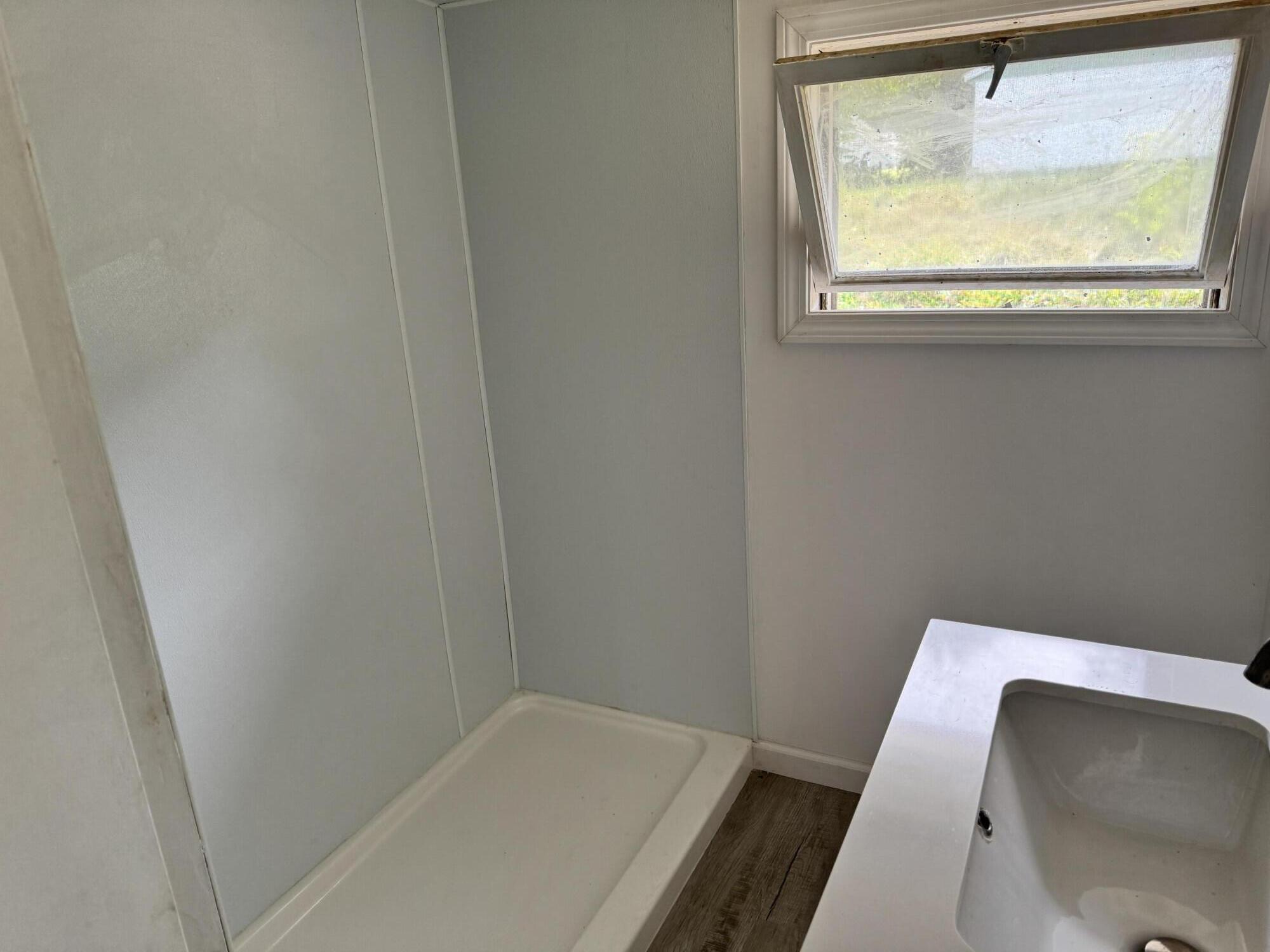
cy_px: 476
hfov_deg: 71.6
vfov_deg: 56.8
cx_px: 635
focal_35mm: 24
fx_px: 881
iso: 160
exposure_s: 1/121
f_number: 1.78
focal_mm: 6.76
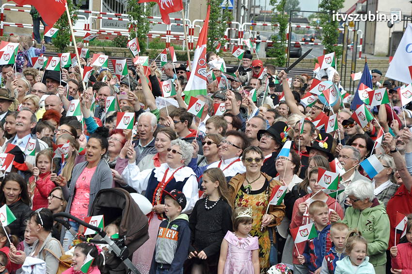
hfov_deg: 13.1
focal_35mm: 158
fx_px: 1801
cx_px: 206
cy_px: 137
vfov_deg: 8.7
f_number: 9
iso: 1250
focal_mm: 105
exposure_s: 1/2000
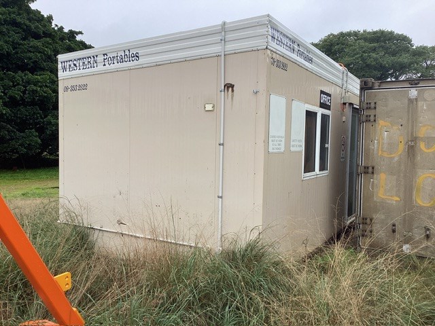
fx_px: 390
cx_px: 218
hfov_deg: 58.4
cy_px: 163
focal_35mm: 31
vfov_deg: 45.4
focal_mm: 3.3
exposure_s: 1/137
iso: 25
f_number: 2.4
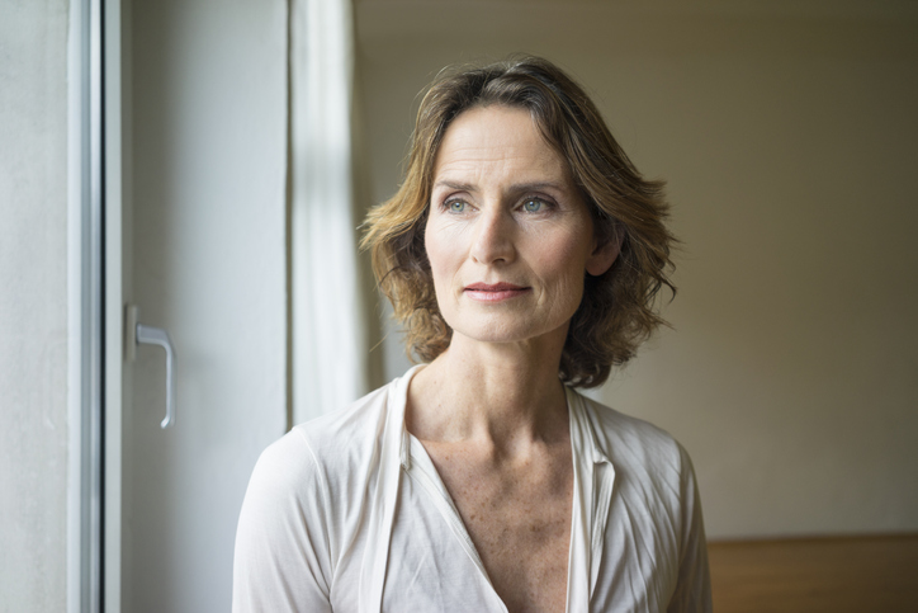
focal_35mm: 35
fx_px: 893
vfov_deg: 37.9
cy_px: 306
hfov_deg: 54.4
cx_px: 459
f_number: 2.8
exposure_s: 1/125
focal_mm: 35
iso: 200
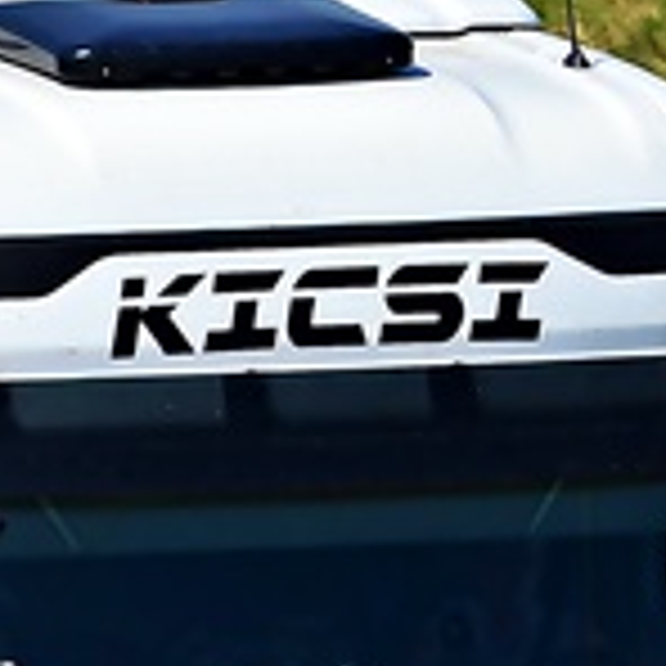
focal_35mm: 1274
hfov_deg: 1.4
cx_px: -369
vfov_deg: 1.4
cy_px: 729
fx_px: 27738
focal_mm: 185
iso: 200
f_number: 8
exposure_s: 1/800
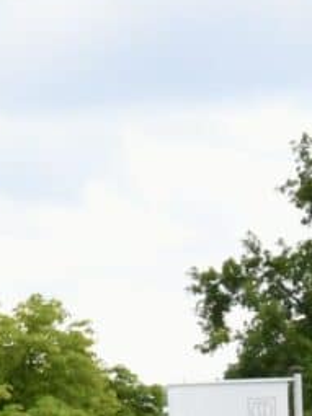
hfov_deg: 3.3
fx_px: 5388
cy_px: 962
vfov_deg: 4.3
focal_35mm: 448
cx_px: 52
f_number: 20
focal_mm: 58
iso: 4000
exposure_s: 1/640
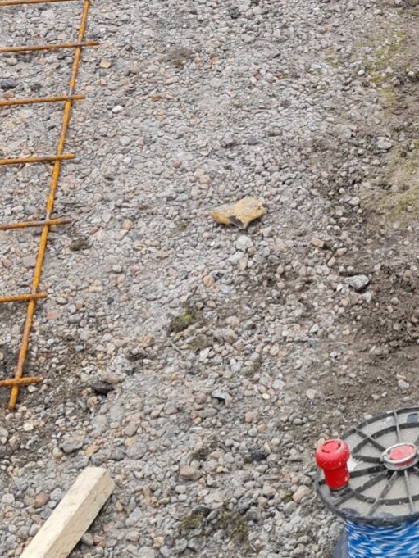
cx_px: 574
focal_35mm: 94
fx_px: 1517
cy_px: -73
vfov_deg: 19.8
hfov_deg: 14.9
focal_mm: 7
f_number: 1.8
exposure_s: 1/100
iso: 50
--------------------------------------------------
Task statement
Range to copy from the records above: the line containing "focal_mm: 6.76" to the line containing "focal_35mm: 1274", both included. Output those lines exactly and only those, skipping pictures.

Written response
focal_mm: 6.76
hfov_deg: 13.1
focal_35mm: 158
fx_px: 1801
cx_px: 206
cy_px: 137
vfov_deg: 8.7
f_number: 9
iso: 1250
focal_mm: 105
exposure_s: 1/2000
fx_px: 390
cx_px: 218
hfov_deg: 58.4
cy_px: 163
focal_35mm: 31
vfov_deg: 45.4
focal_mm: 3.3
exposure_s: 1/137
iso: 25
f_number: 2.4
focal_35mm: 35
fx_px: 893
vfov_deg: 37.9
cy_px: 306
hfov_deg: 54.4
cx_px: 459
f_number: 2.8
exposure_s: 1/125
focal_mm: 35
iso: 200
focal_35mm: 1274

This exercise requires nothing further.